In Revenue Cycle Management, there are multiple reasons when insurance companies denied the claim. CO-18 is one of the primary denial reason and claims frequently denied due to this reason as duplicate claim. Denial Code CO18 meaning is exact duplicate claim, means claim is already paid or submitted twice by the insurer, provider or hospital.
Sometimes claims are just denied as duplicate but there is no matching in claims, in this we need to review the whole claim and history of claim for understand and clarify the situation.
How to handle denial CO-18 Duplicate Claim?
There are multiple scenarios to handle the CO18 denial code, so we have to check and review the exact reason of denial.
Case 1- Claim is denied as duplicate because patient already get paid for the same services earlier.
Solution – In this case we need to check patient history if ever paid for same service on same DOS (date of service), if DOS is different then need to send appeal with medical records.
Case – 2- Same service provided by different providers on different times.
Solution- Append modifier 77 and resubmit the claim.
Case -3- Same service same day same provider provided.
Solution- Append modifier 76 and resubmit the claim.
Case -4- Sometimes, it is not possible to find the exact information that why claim denied as duplicate, in this scenario we need to call insurance company and ask the information of original claim if any found like claim number, DOS, paid date, cheque number, cheque amount, cheque date, paid to facility etc.
CO-18 Duplicate denial is very common denial so need to aware some factors while submitting the claim first time to insurance company.
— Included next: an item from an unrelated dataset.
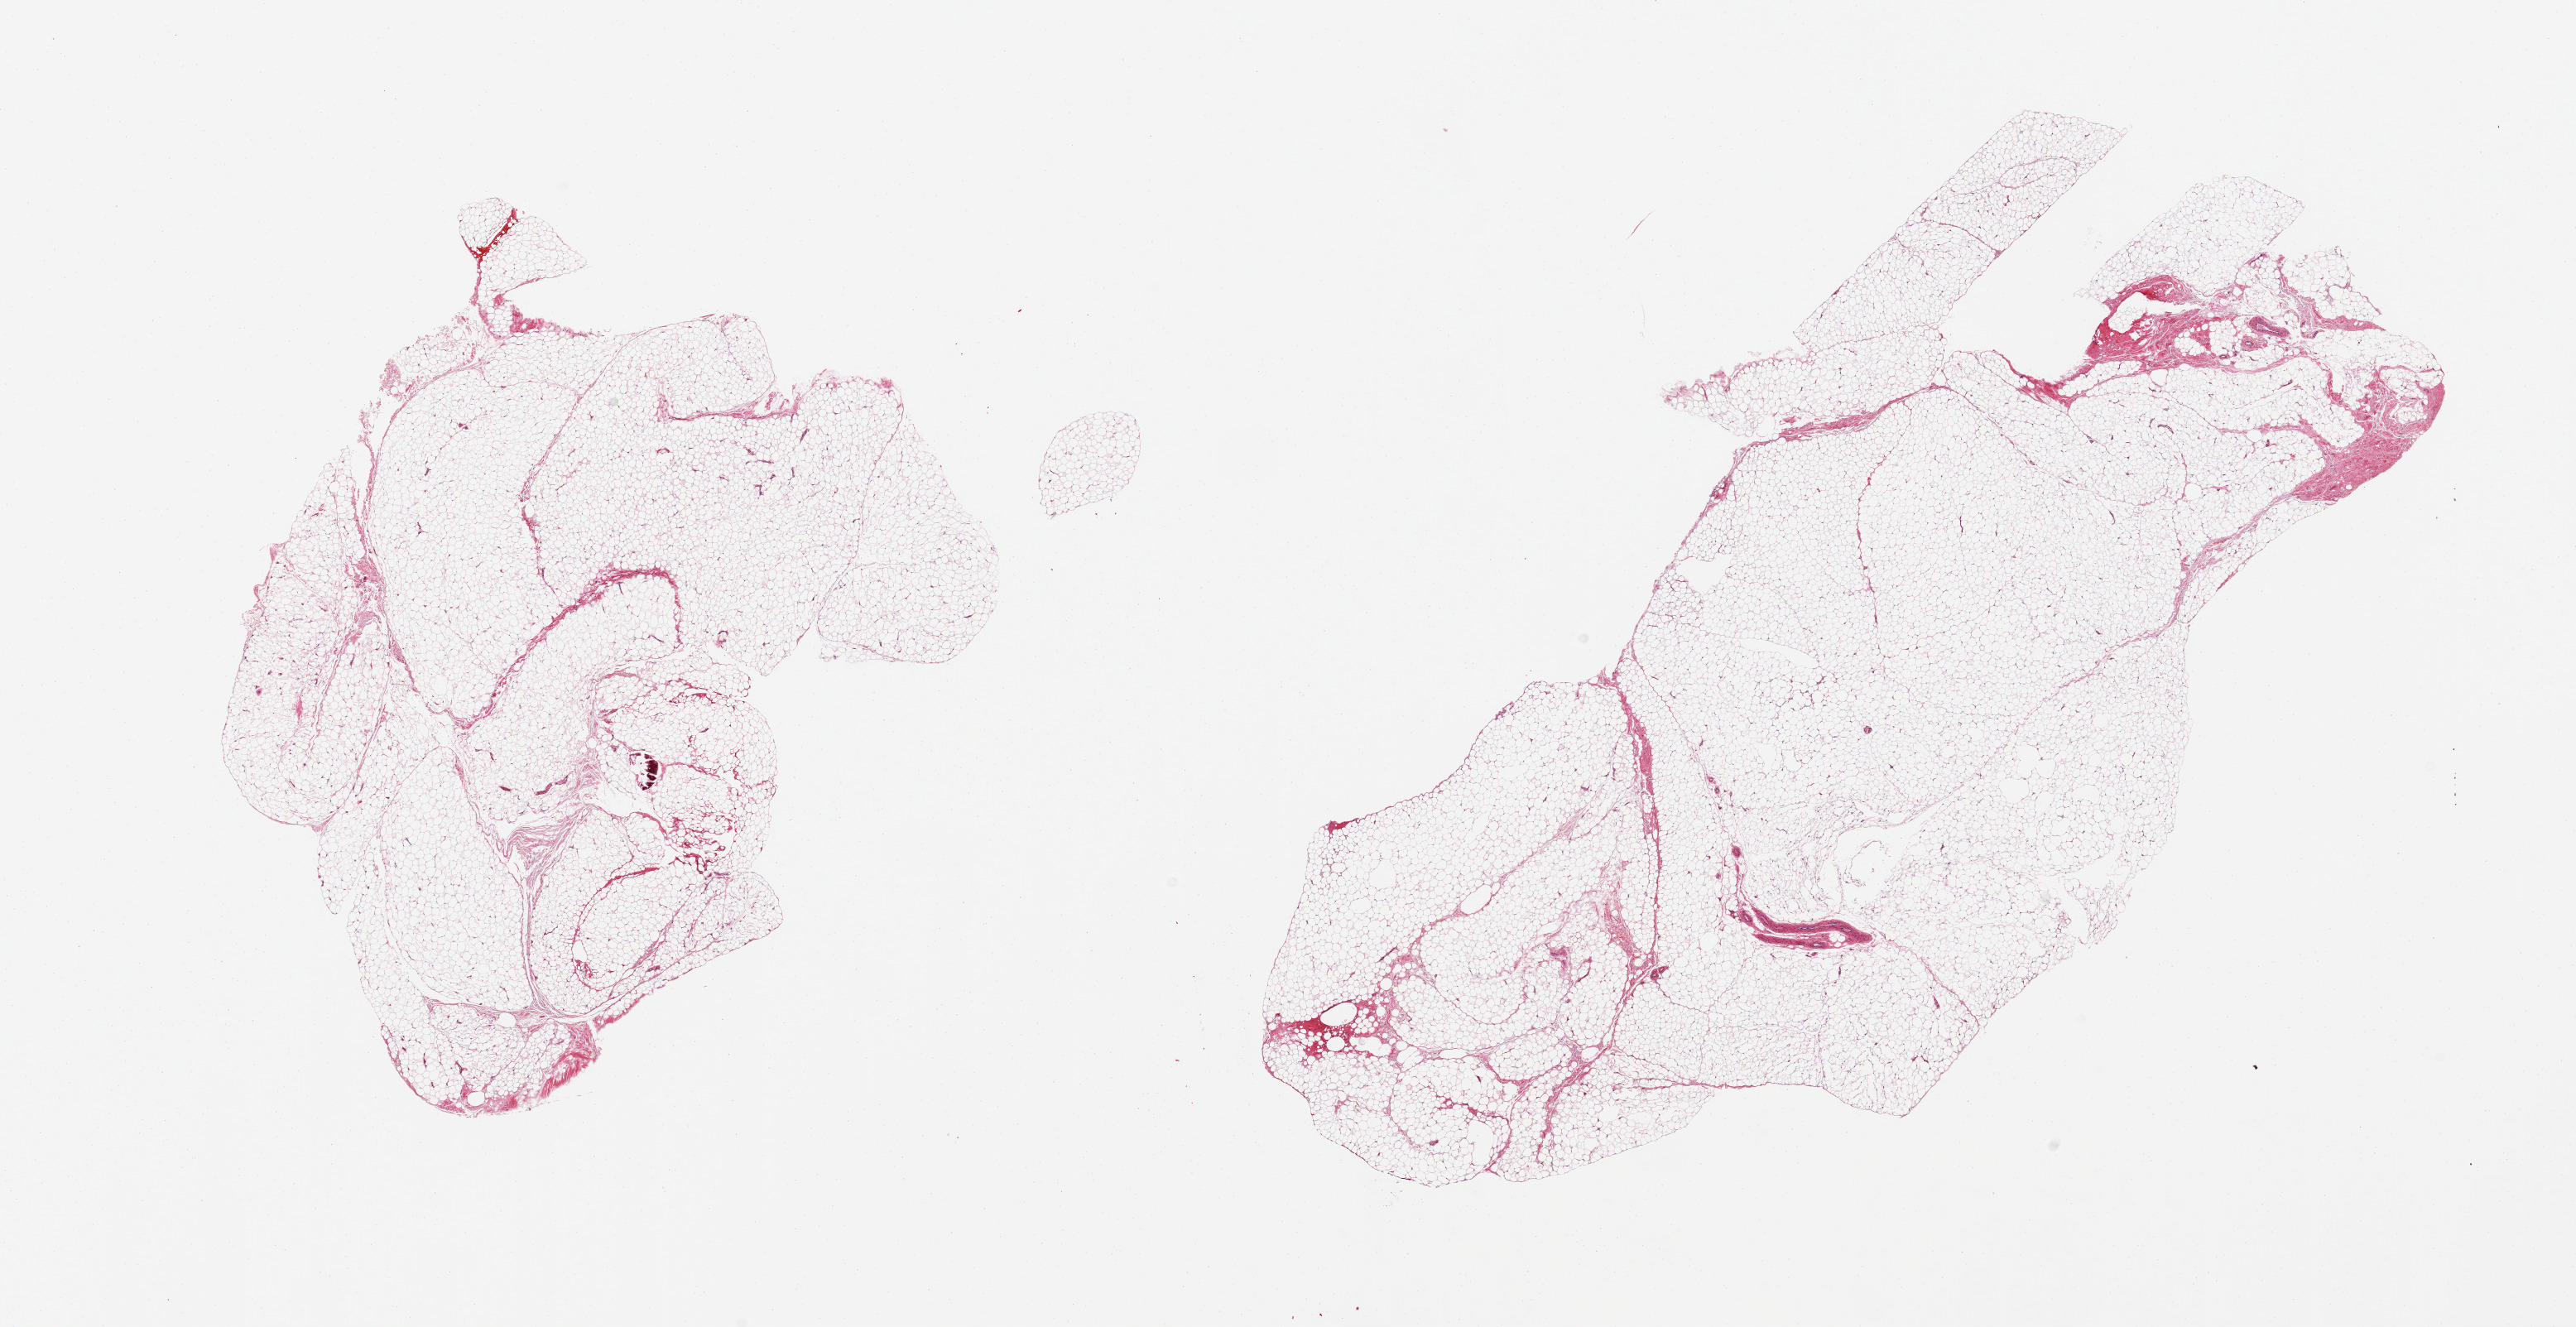
Whole-slide image, haematoxylin and eosin stain — a low-resolution overview of the entire scanned area, about 24.6 x 12.7 mm, PAXgene-fixed, paraffin-embedded tissue, target tissue: adipose tissue, donor tissue sample. Donor sex: male.
• pathologist's review note for this sample: 2 pieces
List is mentioned below,
- Confirm primary and secondary payer before submission.
- Check coding part of the claim like modifiers and ICD codes.
- Ready necessary documents and medical reports if any confusion arise.
- Use correct modifiers like,
- Modifier 59: For distinct procedural services on the same day. Modifier 76: For repeat procedures by the same provider. Modifier 50, RT, LT: For bilateral procedures. Modifier 91: For repeat clinical diagnostic lab tests.
Note- Medicare denied claim duplicate with reason code OA-18.